Sie wussten, was sie taten, und der General selbst formulierte, was man am Ende sehen würde, wenn der „Fall Nord“ einträte: „Ruinen, einen enormen Block, einen dicht zusammengekneteten Kuchen von Ruinen, das ganze Ufer entlang, keine Fassaden, keine Kirchen, keine Bäume mehr, ein einziges Trümmerfeld, eine Mondlandschaft, […] alle die engen Straßen und Gassen verstopft vom Schutt der eingestürzten Gebäude, alle Brücken zerstört.[…] Eine Stadt, eine Stadtruine, die sich hält, verteidigt, nicht kapituliert […]“

Besonnene Köpfe versuchten vergeblich, die wild gewordenen Militärs und den General von ihrem Vabanquespiel mit dem Häuserkampf abzu­halten. Dass die nördliche Schweiz nicht zur „Mondlandschaft“ zusammengeschossen wurde, liegt zuletzt an der ­Schweizer Armeeführung.

Im Mai/Juni 1940 gelang der Heeresgruppe C der deutschen Wehrmacht mit Generalfeldmarschall Erwin von Witzleben (1881–1944) unter Verletzung der belgischen Neutralität die Umgehung und mit Generaloberst Guderian die Überwindung der Maginot-Linie.

Erst dieses Ergebnis moderner Kriegführung mit massierten Panzerverbänden und Luftunterstützung – die Schweizer Armee verfügte 1939 über 24 Leichtpanzer und 38 Flugzeuge – öffnete General Guisan und der Armeeführung die Augen für die Antiquiertheit und Aussichtslosigkeit ihrer ­Verteidigungsstrategie mit der Option eines selbstmörderischen Orts- und Häuserkampfs.
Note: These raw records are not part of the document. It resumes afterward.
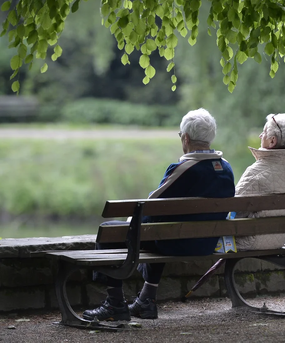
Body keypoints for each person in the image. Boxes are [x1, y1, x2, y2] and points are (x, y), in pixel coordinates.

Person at [82, 108, 236, 322]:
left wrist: (130, 224)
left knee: (112, 231)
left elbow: (150, 205)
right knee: (161, 228)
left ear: (186, 138)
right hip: (206, 243)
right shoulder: (226, 168)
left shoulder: (185, 168)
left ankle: (115, 303)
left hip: (179, 243)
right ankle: (147, 300)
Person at [234, 113, 285, 252]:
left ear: (272, 141)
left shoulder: (256, 172)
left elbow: (232, 209)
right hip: (279, 240)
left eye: (264, 132)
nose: (260, 136)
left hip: (251, 241)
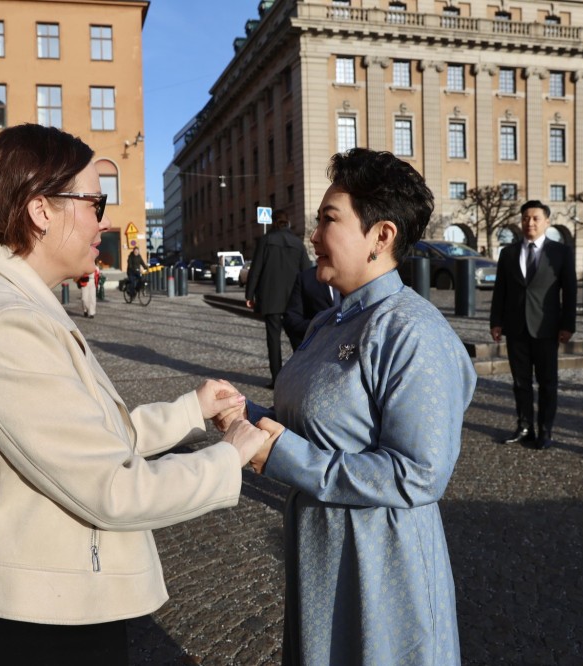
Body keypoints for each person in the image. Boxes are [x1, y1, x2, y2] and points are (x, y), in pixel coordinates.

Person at [0, 124, 269, 665]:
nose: (103, 221)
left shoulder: (21, 302)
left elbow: (90, 435)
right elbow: (112, 488)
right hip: (31, 622)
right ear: (40, 210)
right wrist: (231, 454)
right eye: (93, 202)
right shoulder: (7, 324)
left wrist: (191, 410)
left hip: (48, 601)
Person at [225, 149, 476, 665]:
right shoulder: (327, 323)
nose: (313, 236)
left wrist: (281, 456)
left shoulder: (412, 331)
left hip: (380, 566)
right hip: (319, 554)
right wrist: (240, 412)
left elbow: (418, 475)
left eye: (328, 220)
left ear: (381, 236)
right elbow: (308, 427)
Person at [489, 200, 577, 450]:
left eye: (536, 218)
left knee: (548, 383)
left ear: (547, 222)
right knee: (520, 382)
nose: (530, 223)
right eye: (526, 218)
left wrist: (567, 324)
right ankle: (524, 426)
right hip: (516, 328)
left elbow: (569, 292)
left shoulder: (560, 252)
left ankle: (545, 430)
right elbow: (501, 290)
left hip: (547, 328)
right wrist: (496, 322)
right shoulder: (508, 252)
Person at [245, 210, 312, 388]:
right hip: (294, 300)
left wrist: (249, 294)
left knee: (273, 341)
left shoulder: (266, 241)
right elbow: (306, 271)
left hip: (270, 298)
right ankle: (303, 375)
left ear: (273, 222)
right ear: (288, 222)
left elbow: (256, 269)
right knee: (297, 339)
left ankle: (277, 379)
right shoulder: (298, 243)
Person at [282, 265, 338, 350]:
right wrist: (317, 328)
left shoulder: (357, 278)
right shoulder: (306, 278)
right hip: (317, 349)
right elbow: (292, 319)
Zeugen einer bizarren militärischen Entscheidung

Nach nur acht Monaten und viel Improvisation wurde dieses Verteidigungsdispositiv sang- und klanglos verabschiedet. Übrig ge­blieben sind die 111 Befestigungswerke allein im Raum Zürich als Zeugen einer bizarren militärischen Entscheidung.

Angesichts des Schwindens der militärischen Bedrohung aus dem Norden entschloss sich General Guisan Anfang Juli 1940, große Teile der Armee zu demobilisieren und die Restarmee in den Zentralraum der Alpen, ins „Réduit“, zurückzuziehen.

Hier wurde in drei großen Bergfestungssystemen der Rückzugsraum für Teile der Armee, für die Armeeführung, die politische Führung und das Parlament geschaffen. Einen realistischen Tauglichkeitstest musste auch die „Réduit“-Strategie nicht bestehen, denn die Schweiz blieb vom Kriege fast vollkommen verschont. Der Dramatiker Friedrich Dürrenmatt beschrieb in seinen Notizen zum „Winterkrieg in Tibet“ (1981) mit scharfsinnigem Sarkasmus eine militärisch-politische Elite, die sich vor der Welt, vor dem Feind und vor dem eigenen Volk „in ihrem Bunker“ schützen müsse.

Die Strategie des „Réduit“ hat den Frieden von 1945 überdauert, weniger im Dienst der Armee als im Inte­resse der Bau- und Betonindustrie, der es gelang, das Bunkerbauen unter Bungalows und öffentlichen Gebäuden zur nationalen Tugend zu erklären.

Die Stadt Luzern etwa baute 1987 einen zivilschutztauglichen Bunker für 50 Millionen Schweizer Franken, der im Stresstest jedoch nicht 10.000 Menschen Schutz und Versorgung bot, sondern nur 200. Die Bundesregierung in Bern wollte deshalb von der Stadt Luzern 40 Millionen Franken an Subventionen erstattet haben. Der Betonindus­trie war das egal, sie war längst aus dem Schneider – und im nationalen Bunkermuseum ist noch viel Platz.